Totally, totally love it.
On the other hand, love is sort of a relative concept, don’t you think? One that poets and playwrights have been wrestling with for centuries? So do any of us really have time to play around with verbal absolutes? I sure don’t. But that’s mostly because my yurtmates, the Sabuto Brothers, threaten every thirteen seconds to “show me their Linkin Park tattoos.” I’m like “who cares about tattoos, even my grandma has a tramp stamp” and they’re like “but ours are special” and I’m like “special how?” and then they bend over and go “they’re scratch n’ sniff” and laugh and laugh like it’s the very first time, before taking turns punching me in the thigh for not getting it.

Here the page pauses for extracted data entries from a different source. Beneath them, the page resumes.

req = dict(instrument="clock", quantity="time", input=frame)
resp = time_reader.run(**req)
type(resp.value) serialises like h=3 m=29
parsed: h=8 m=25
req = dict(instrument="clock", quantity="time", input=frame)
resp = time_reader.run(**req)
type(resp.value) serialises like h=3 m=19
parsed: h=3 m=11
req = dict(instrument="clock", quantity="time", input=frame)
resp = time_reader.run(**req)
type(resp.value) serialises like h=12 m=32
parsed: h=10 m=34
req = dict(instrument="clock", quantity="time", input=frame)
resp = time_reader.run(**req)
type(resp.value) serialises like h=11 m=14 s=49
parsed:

I’ll be honest here, Mom and Dad, I miss you. But not nearly as much as I miss how much better this summer would have been if Santa had brought me the taser I asked for for Christmas. Because at least then I would have been able to protect the things I stashed in the loose floorboard under my cot. The Sabutos found it before I even had the loose nail back in. Without the taser I repeatedly asked for and the nine thousand volts of Street King™ thug-dropping power it would have instantly put at my fingertips, I had to just stand there and watch while they pocketed all my gum, the twenty dollar bill you gave me for The Canteen (there is no canteen), my iPod, and my Sweaty Agassi vs. Kid Razor comics.

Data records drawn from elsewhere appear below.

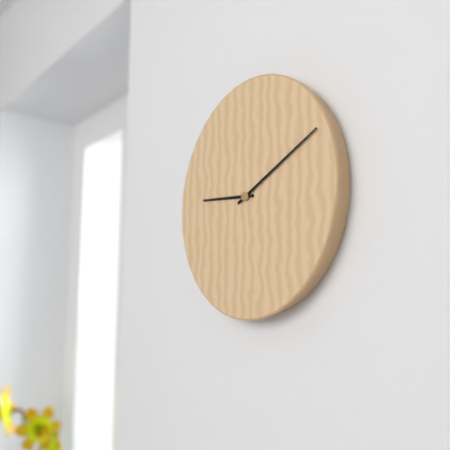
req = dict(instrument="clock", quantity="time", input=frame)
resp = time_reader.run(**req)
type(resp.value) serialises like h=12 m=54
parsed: h=9 m=11
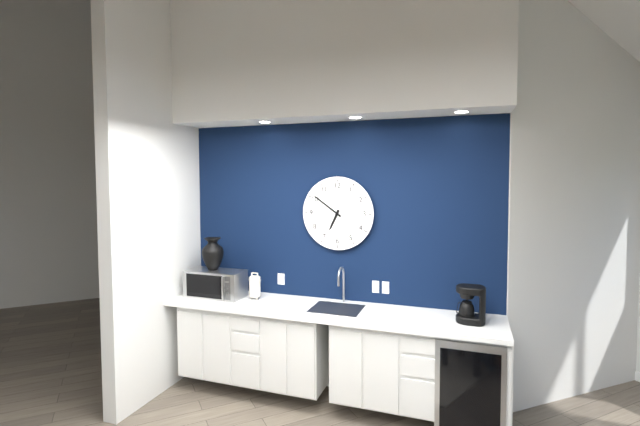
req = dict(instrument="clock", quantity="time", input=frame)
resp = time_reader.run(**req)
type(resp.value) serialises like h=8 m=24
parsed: h=6 m=51
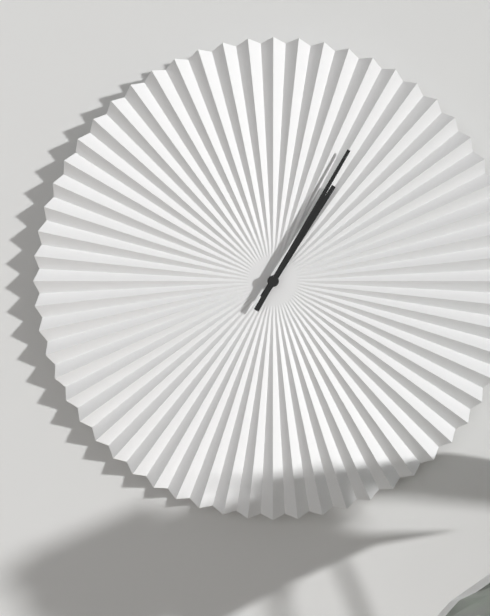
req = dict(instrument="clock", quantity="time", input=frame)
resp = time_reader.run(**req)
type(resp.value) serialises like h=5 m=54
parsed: h=1 m=5
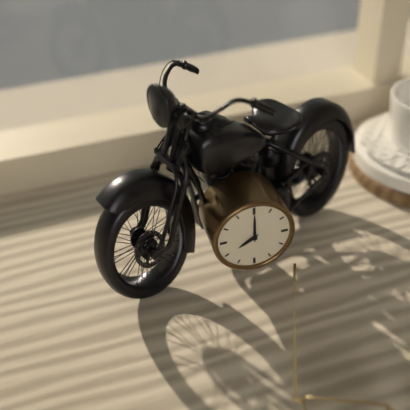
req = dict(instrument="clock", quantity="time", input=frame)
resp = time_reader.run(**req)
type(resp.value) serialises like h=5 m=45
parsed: h=8 m=0
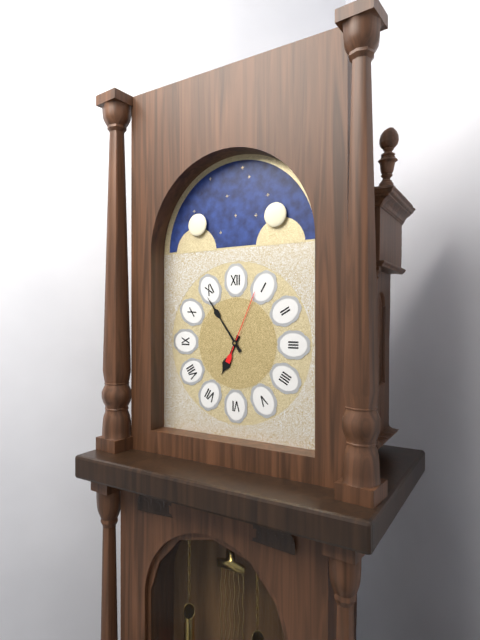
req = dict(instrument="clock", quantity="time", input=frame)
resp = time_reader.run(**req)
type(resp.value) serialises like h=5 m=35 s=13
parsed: h=6 m=54 s=4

But maybe most distressingly, the Sabutos found the picture of Trishelle Konstanakis I cut out of the yearbook, signed the back of with my left hand so it would look like a girl’s signature, and hoped to show my cool new best camp friend when we stayed up late comparing the “ladies waiting for us back home.” Instead it seems the photo has forced me to make an early and perhaps irreversible life-choice, since the Sabutos keep looking at it and saying “yer a fag.” When I’m like “what do you mean?” they laugh and go “exactly, fag.” So I must be, since it seems like they would know. Please alert all the relevant aunts and uncles that I may have a bombshell to drop at Thanksgiving.
Speaking of the food here, it’s really good. For breakfast every morning they stir up a huge pot of Ol’ Gram Cement’s Hiker Gruel, which is mostly like these oats except I don’t think they’re really oats and there’s milk you can pour on them that I don’t think is really milk, but the rusty metal can says Hi in Protein! on the side so I figure that means either it was imported from Liberia, which is always a good sign for milk, or the company is really into puns, which is also almost always a good sign for milk.

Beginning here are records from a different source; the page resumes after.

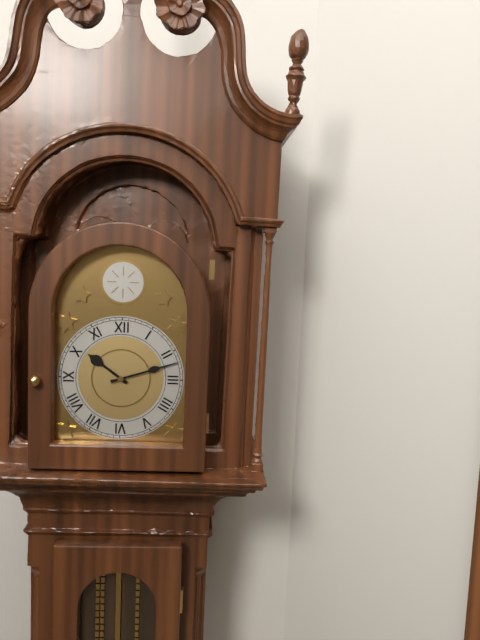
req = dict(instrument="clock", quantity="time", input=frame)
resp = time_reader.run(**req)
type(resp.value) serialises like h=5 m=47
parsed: h=10 m=12
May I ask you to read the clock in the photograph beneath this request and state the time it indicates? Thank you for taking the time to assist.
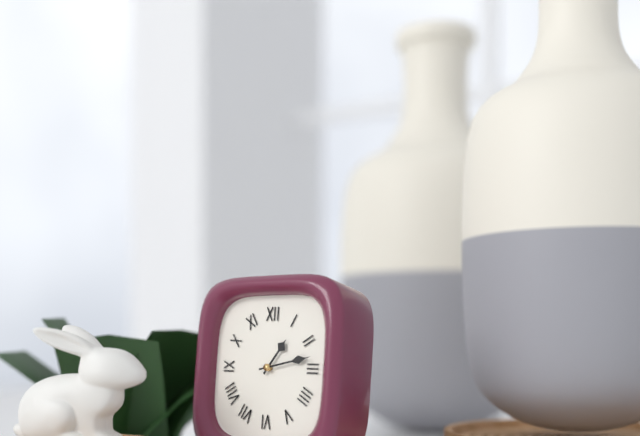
1:13
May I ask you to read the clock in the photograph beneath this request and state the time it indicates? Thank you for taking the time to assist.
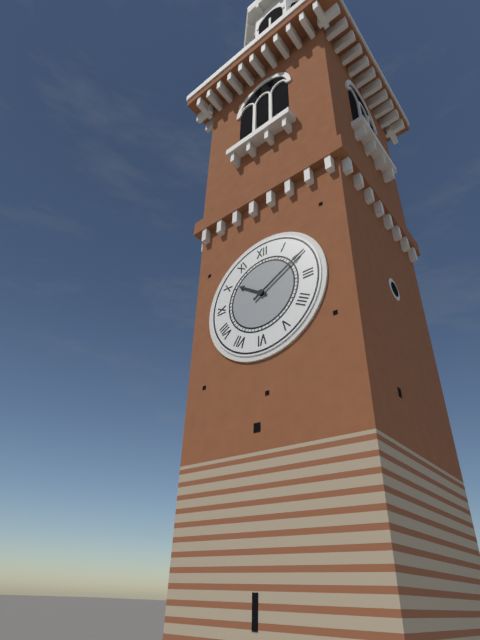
10:10
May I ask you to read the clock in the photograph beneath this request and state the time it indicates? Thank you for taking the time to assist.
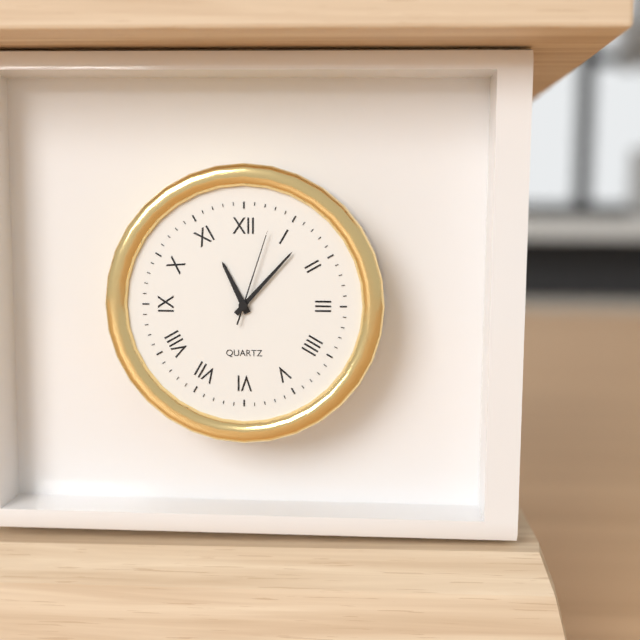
11:07:03
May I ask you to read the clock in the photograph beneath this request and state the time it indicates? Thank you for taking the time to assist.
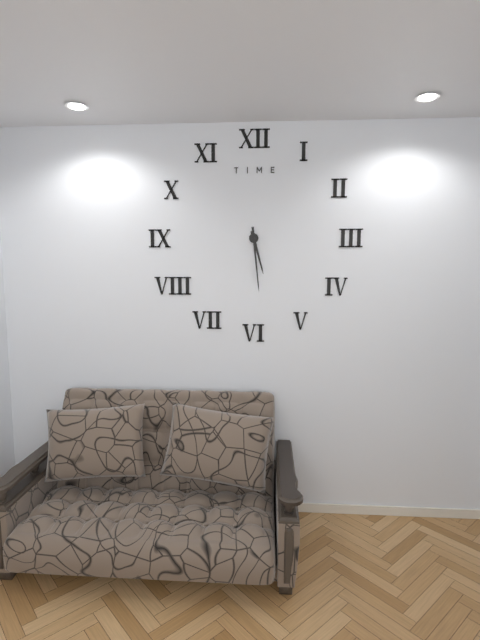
5:29
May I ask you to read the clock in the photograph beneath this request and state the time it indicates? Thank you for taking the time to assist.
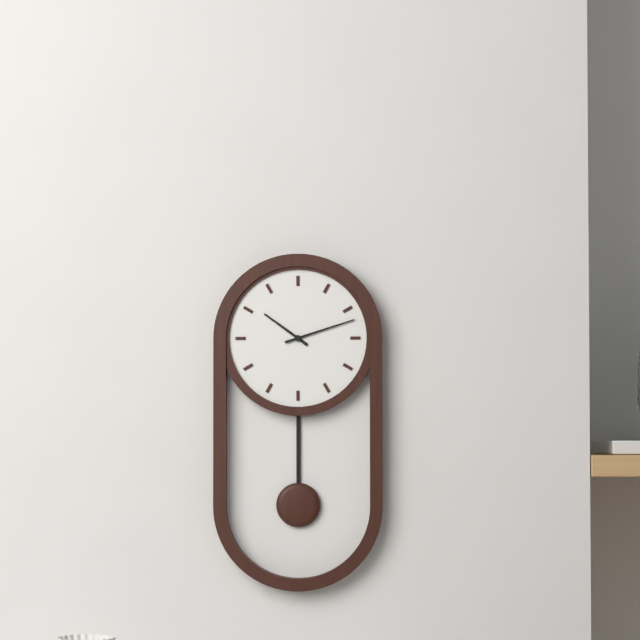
10:12
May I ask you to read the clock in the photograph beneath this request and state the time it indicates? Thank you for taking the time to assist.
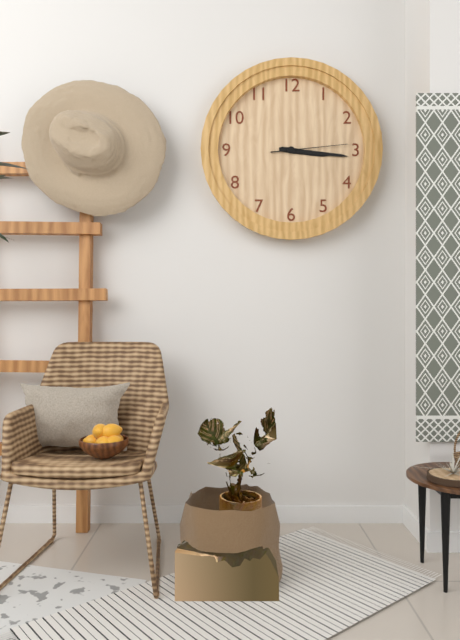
3:16:14
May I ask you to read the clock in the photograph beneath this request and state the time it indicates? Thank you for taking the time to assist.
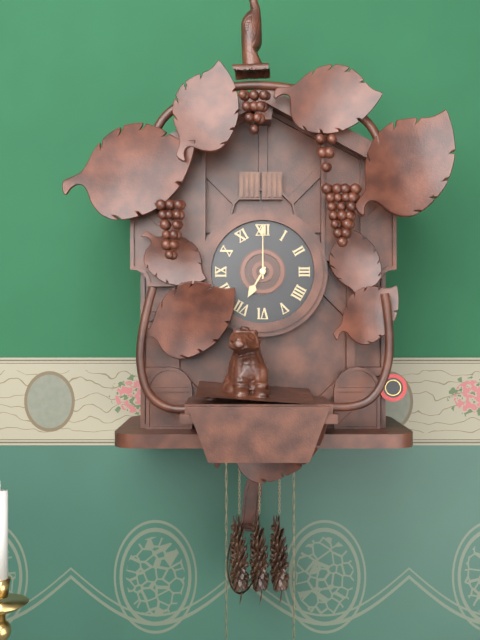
7:00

Either way a lot of us are ready for a snack about five minutes after breakfast is over, but whenever anyone’s like “when’s lunch?” Counselor Vlad gets this creaky noise in the back of his throat and stands up and yells “time for the Rudiments of Foraging class!” and we’re all like, “the what of what class?” and he goes “nuts and berries, assholes, the forest’s full of them.”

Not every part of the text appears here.